Quarterly net income tumbled 20% overall to $703 million. Adjusted earnings were $1.16 per share, which is 6 cents better than expected, according to a survey of analysts by FactSet.

Sales climbed 3% to $34.86 billion, which was also better than expected.

Walgreens Boots Alliance Inc. runs a network of around 13,000 drugstores globally, with most of its locations in the United States. Its stores also have become a growing source for care.

The company is opening primary care practices next to some locations with the goal of having drugstores and doctor offices work together to help keep patients healthy instead of just treating them when they become sick.

That’s an approach that is growing popular with bill payers like employers and insurers.

But the drugstore chain and its competitors are struggling to find enough employees to run its U.S. pharmacy counters. Walgreens has had to reduce pharmacy operating hours. The company said Tuesday that it returned about 500 stores to normal hours in the recently completed quarter. But around 1,900 still were affected.

Company leaders told analysts on Tuesday that some stores will still be operating with reduced hours by the end of the company’s fiscal year in August.

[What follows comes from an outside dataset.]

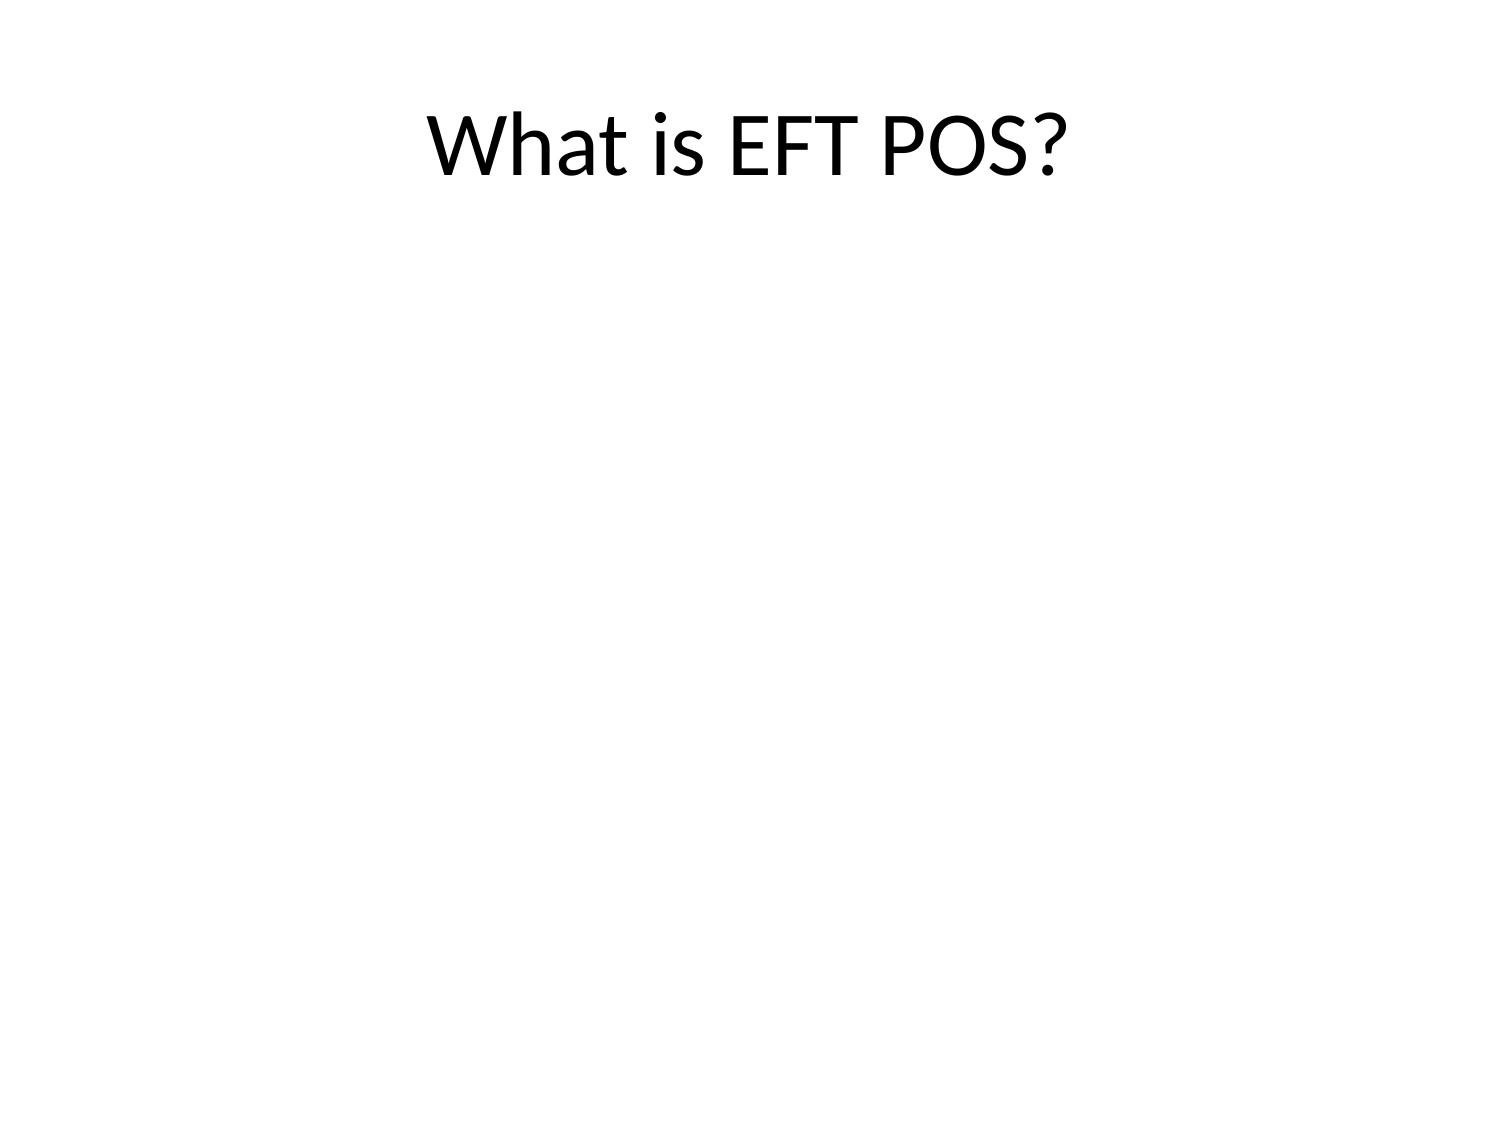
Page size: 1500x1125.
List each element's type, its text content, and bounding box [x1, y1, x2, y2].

title What is EFT POS? [75, 45, 1425, 233]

Walgreens also said that it was maintaining a full-year forecast it first laid out last fall for adjusted earnings ranging between $4.45 and $4.65 per share. FactSet says analysts expect $4.50 per share.

Mizuho Securities analyst Ann Hynes said in a recent note that the company’s forecast is back-end loaded, and she didn’t expect the company to change it this early in the fiscal year.

The Deerfield, Illinois, company’s shares climbed 3% to $33.97 Tuesday morning while broader indexes slipped.

The price of Walgreens shares tumbled about 28% last year, tripling the decline of the Dow Jones Industrial Average, of which Walgreens is a component. The stock has fallen another 12 percent so far this year.